同ガイドラインの免責事項の項目には、以下の内容が書かれています。抜粋です。概要としてこちらの方が理解の手掛かりになりそうだったので、転記しています。
- 臨床皮膚科医の視点に立って,現段階における医療水準を客観的事実から記載したものである.
- 診療ガイドラインは個々の症例に応じて柔軟に使うものであって,医師の裁量権を規制し治療方針を限定するものではない.
- 保険診療上認められていない治療法や,治療薬であっても既に本邦や海外において医学的根拠のある場合には取り上げ,推奨度も書き加えた.
- 保険適応外使用についても記載した部分もある.
- ガイドラインとは医学的根拠に基づく記載であり,保険診療の手引き書ではない
このガイドラインに書いてあるからといって、治療に制限を加えるものではない、という旨が書かれていると理解し、興味深いです。つまり、
メインは、クリニカルクエスチョン
このガイドラインの最もメインの部分は、Clinical Question(CQ)で、わが国における脱毛症の治療について検証しています。下表は、各種の治療方法についての質問・クエスチョンとその推奨度についてまとめたものです。

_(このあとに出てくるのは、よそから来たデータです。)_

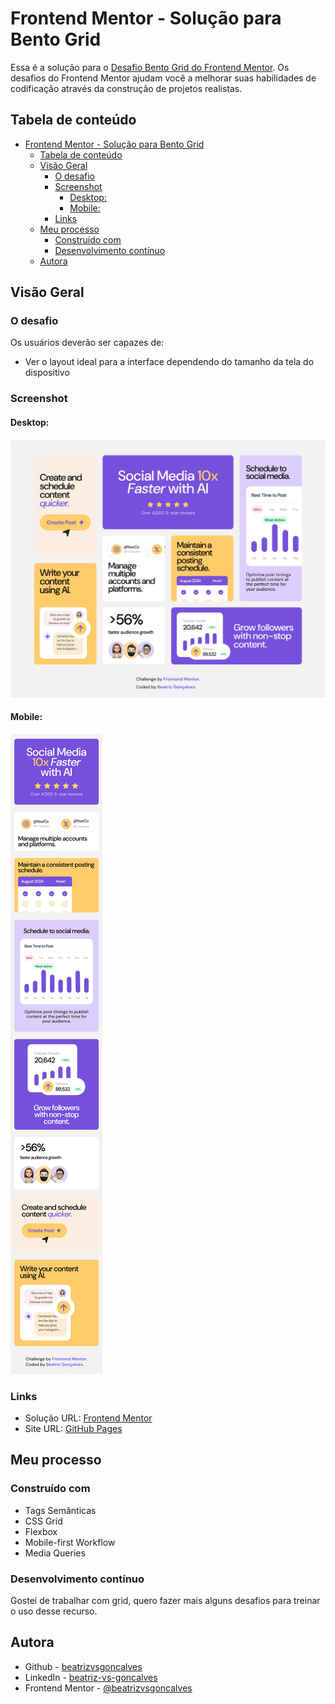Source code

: # Frontend Mentor - Solução para Bento Grid

Essa é a solução para o [Desafio Bento Grid do Frontend Mentor](https://www.frontendmentor.io/challenges/bento-grid-RMydElrlOj). Os desafios do Frontend Mentor ajudam você a melhorar suas habilidades de codificação através da construção de projetos realistas.

## Tabela de conteúdo

- [Frontend Mentor - Solução para Bento Grid](#frontend-mentor---solução-para-bento-grid)
  - [Tabela de conteúdo](#tabela-de-conteúdo)
  - [Visão Geral](#visão-geral)
    - [O desafio](#o-desafio)
    - [Screenshot](#screenshot)
      - [Desktop:](#desktop)
      - [Mobile:](#mobile)
    - [Links](#links)
  - [Meu processo](#meu-processo)
    - [Construído com](#construído-com)
    - [Desenvolvimento contínuo](#desenvolvimento-contínuo)
  - [Autora](#autora)

## Visão Geral

### O desafio

Os usuários deverão ser capazes de:

- Ver o layout ideal para a interface dependendo do tamanho da tela do dispositivo

### Screenshot

#### Desktop:
![](./screenshots/screenshot-desktop.png)

#### Mobile:
![](./screenshots/screenshot-mobile.png)

### Links

- Solução URL: [Frontend Mentor](https://www.frontendmentor.io/solutions/responsive-bento-grid--h5OL6D3H6)
- Site URL: [GitHub Pages](https://beatrizvsgoncalves.github.io/bento-grid-main/)


## Meu processo

### Construído com

- Tags Semânticas
- CSS Grid
- Flexbox
- Mobile-first Workflow
- Media Queries

### Desenvolvimento contínuo

Gostei de trabalhar com grid, quero fazer mais alguns desafios para treinar o uso desse recurso.

## Autora

- Github - [beatrizvsgoncalves](https://github.com/beatrizvsgoncalves)
- LinkedIn - [beatriz-vs-goncalves](https://www.linkedin.com/in/beatriz-vs-goncalves/)
- Frontend Mentor - [@beatrizvsgoncalves](https://www.frontendmentor.io/profile/beatrizvsgoncalves)
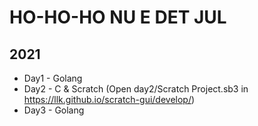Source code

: # HO-HO-HO NU E DET JUL


## 2021
- Day1 - Golang
- Day2 - C & Scratch (Open day2/Scratch Project.sb3 in https://llk.github.io/scratch-gui/develop/)
- Day3 - Golang
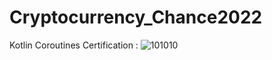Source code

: # Cryptocurrency_Chance2022
Kotlin Coroutines Certification :
![101010](https://user-images.githubusercontent.com/63581864/185418214-96294d18-0d21-41e3-b955-1858aa06f42e.jpg)
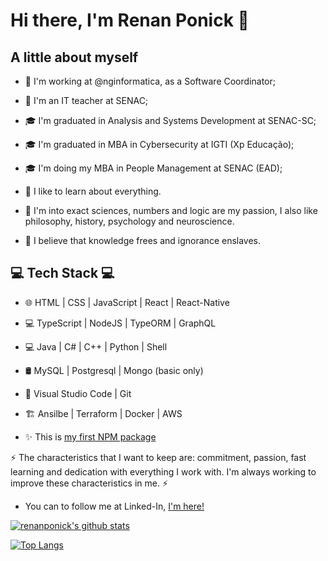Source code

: # Hi there, I'm Renan Ponick 👋

## A little about myself

- 💼 I'm working at @nginformatica, as a Software Coordinator;
- 💼 I'm an IT teacher at SENAC;
- 🎓 I'm graduated in Analysis and Systems Development at SENAC-SC;
- 🎓 I'm graduated in MBA in Cybersecurity at IGTI (Xp Educação);
- 🎓 I'm doing my MBA in People Management at SENAC (EAD);

- 🌱 I like to learn about everything.
- 🔭 I'm into exact sciences, numbers and logic are my passion, I also like philosophy, history, psychology and neuroscience.
- 💬 I believe that knowledge frees and ignorance enslaves.

## 💻 Tech Stack 💻
 
- 🌐 HTML | CSS | JavaScript | React | React-Native
- 💻 TypeScript | NodeJS | TypeORM | GraphQL
- 💻 Java | C# | C++ | Python | Shell
- 🛢 MySQL | Postgresql | Mongo (basic only) 
- 🔧 Visual Studio Code | Git
- :building_construction: Ansilbe | Terraform | Docker | AWS

- ✨ This is [my first NPM package](https://www.npmjs.com/package/lib-anonymization)

⚡ The characteristics that I want to keep are: commitment, passion, fast learning and dedication with everything I work with. I'm always working to improve these characteristics in me. ⚡

- You can to follow me at Linked-In, <a href="https://www.linkedin.com/in/renan-ponick-9107a5174//">I'm here!</a>

[![renanponick's github stats](https://github-readme-stats.vercel.app/api?username=renanponick&show_icons=true&&theme=radical&hide=["contribs","issues"])](https://github.com/renanponick)

[![Top Langs](https://github-readme-stats-git-masterrstaa-rickstaa.vercel.app/api/top-langs/?username=renanponick&show_icons=true&theme=radical)](https://github.com/anuraghazra/github-readme-stats)
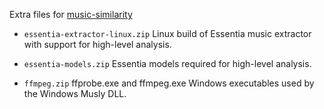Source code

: Extra files for [music-similarity](https://github.com/CDrummond/music-similarity)

* `essentia-extractor-linux.zip` Linux build of Essentia music extractor with
support for high-level analysis.

* `essentia-models.zip` Essentia models required for high-level analysis.

* `ffmpeg.zip` ffprobe.exe and ffmpeg.exe Windows executables used by the
Windows Musly DLL.
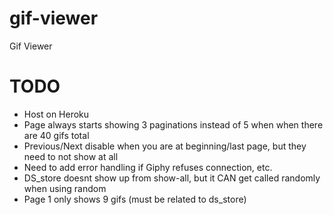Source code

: # gif-viewer
Gif Viewer

# TODO
- Host on Heroku
- Page always starts showing 3 paginations instead of 5 when when there are 40 gifs total
- Previous/Next disable when you are at beginning/last page, but they need to not show at all
- Need to add error handling if Giphy refuses connection, etc.
- DS_store doesnt show up from show-all, but it CAN get called randomly when using random
- Page 1 only shows 9 gifs (must be related to ds_store)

なお、表1右側の推奨度の分類は、以下のようになっています。
推奨度 | 内容 |
---|---|
A | 行うよう強く勧める (少なくとも1 つの有効性を示すレベルI もしくは良質のレベルII のエビデンスがあること) |
B | 行うよう勧める (少なくとも1 つ以上の有効性を示す質の劣るレベルII か良質のレベルIII,あるいは非常に良質のIV のエビデンスがあること) |
C1 | 行ってもよい (質の劣るIII~IV,良質な複数のV,あるいは委員会が認めるVI のエビデンスがある) |
C2 | 行わないほうがよい (有効のエビデンスがない,あるいは無効であるエビデンスがある) |
D | 行うべきではない (無効あるいは有害であることを示す良質のエビデンスがある) |
また、表2中のエビデンスレベルの分類は、以下の表3のようになっています。ここでは詳しくは触れません。
A.エビデンスのレベル分類 |
---|
I システマティック・レビュー/メタアナリシス |
II 1 つ以上のランダム化比較試験 |
III 非ランダム化比較試験 |
IV 分析疫学的研究(コホート研究や症例対照研究) |
V 記述研究(症例報告や症例集積研究) |
VI 専門委員会や専門家個人の意見 |
CQ14 ミノキシジルの内服、→ 行うべきではない、となっている件
上記の表1で、最も目を引くのは、クリニカルクエスチョンの、
CQ14.ミノキシジルの内服は有用か?
に対して、推奨度D(行うべきではない、とされている点です。巷のAGAクリニックでは、ミノキシジルの内服薬が普通に処方されているし、薬の個人輸入代理店でも販売されているからです。これについての詳しい解説は、後日、記事にしたいと思っています。
まとめ
表1のガイドラインに記載の治療法で「推奨度D」であったとしても、植毛手術についても、世の中では施術されているわけで、このガイドラインは、禁止事項の基準というわけではないようです。個人輸入代理店経由で、ミノキシジルやフィナステリドを自己責任に服用される方には、一度、読んでおいていただきたい資料ですね。